Salussola 17/09/2005 –  Si è parlato di rifiuti e fognature ieri sera al Salone Polivalente di via Elvo con il Cosrab e il Cordar. – Si parlerà di acque e dighe prossimamente con la Sii -, ha detto il sindaco Lacchia, introducendo la serata. – Abbiamo spedito per posta 700 inviti ( 850 n.d.r. ) alla popolazione -, ma in verità le persone presenti erano pochine e alcuni hanno detto di aver appreso della serata dai giornali e di non aver mai ricevuto alcun invito.

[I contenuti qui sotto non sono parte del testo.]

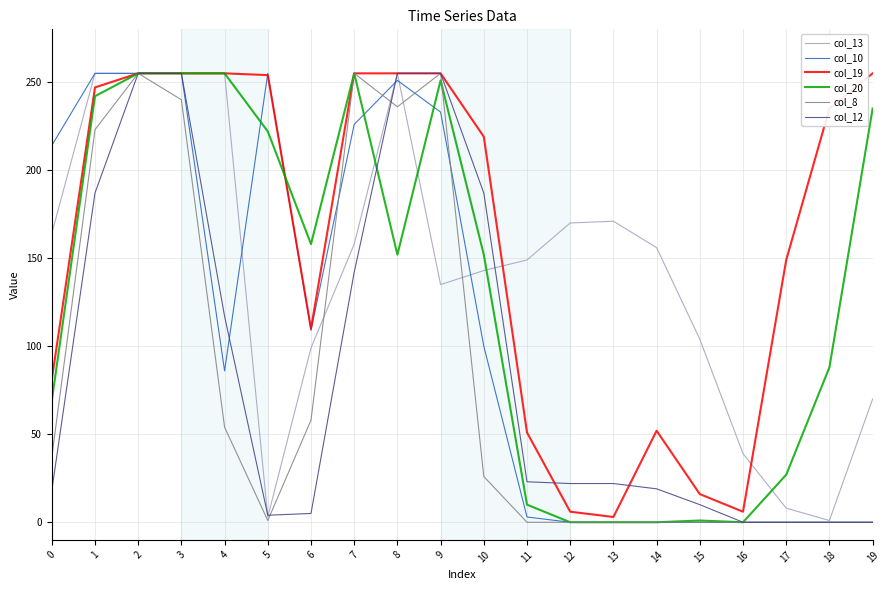

Is the value of col_13 at 1 greater than the value of col_12 at 14?

Yes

Ammico ( Cosrab ), Zanin e Giovannini ( Cordar ) si sono alternati ai microfoni per presentare le loro rispettive aziende e quello che svolgono per il Comune di Salussola. Vivaci le discussioni, ma anche gli interventi dei presenti in materia di rifiuti e costi dell’annunciato porta a porta, che sembra partire dal prossimo 1 gennaio 2006. – Il porta a porta non costerà di più al contribuente, mira a portare alla discarica meno rifiuti e a riciclare carta, plastica e vetro, ma per tutte le richieste e le osservazioni del porta a porta vi sarà un’altra serata con la popolazione e una campagna informativa – ha detto l’assessore Labianco, – questa sera la Giunta Comunale vuole presentare al paese i consorzi partner che lavorano con il Comune di Salussola -. Da Giovannini del Cordar,  apprendiamo degli stanziamenti fatti per le fognature di Salussola, lavori che sono già iniziati e che sono sotto gli occhi di tutti. Grazie agli studi e ai piani, eseguiti dal Comune in anni precedenti, hanno semplificato i tempi per scegliere il punto di raccolta delle acque reflue dagli insediamenti urbani della collina e di Vigellio e Bastia. Salussola è da poco entrata a far parte del consorzio del Cordar, che nel nostro Comune si occupa di acque reflue e depurazione, è una realtà il collettore per il depuratore di Massazza, altri lavori si faranno nei prossimi anni per migliorare o raccogliere ex novo le acque reflue del Monte, di San Grato di Prelle di Chiappara. Per il momento un piccolo depuratore verrà installato in prossimità di via Bergana e via Marconi, raccoglierà le acque nere di regione San Grato e una volta depurate, verranno immesse nel rio Biecchio. Da ultimo abbiamo appreso che l’Autorità d’Ambito ha stanziato 400 mila euro per il rifacimento della rete idrica del centro storico del Monte, oramai obsoleta e con condutture di piombo e rotte dovunque. – Non vedo l’ora che inizino i lavori – ha asserito il sindaco Lacchia.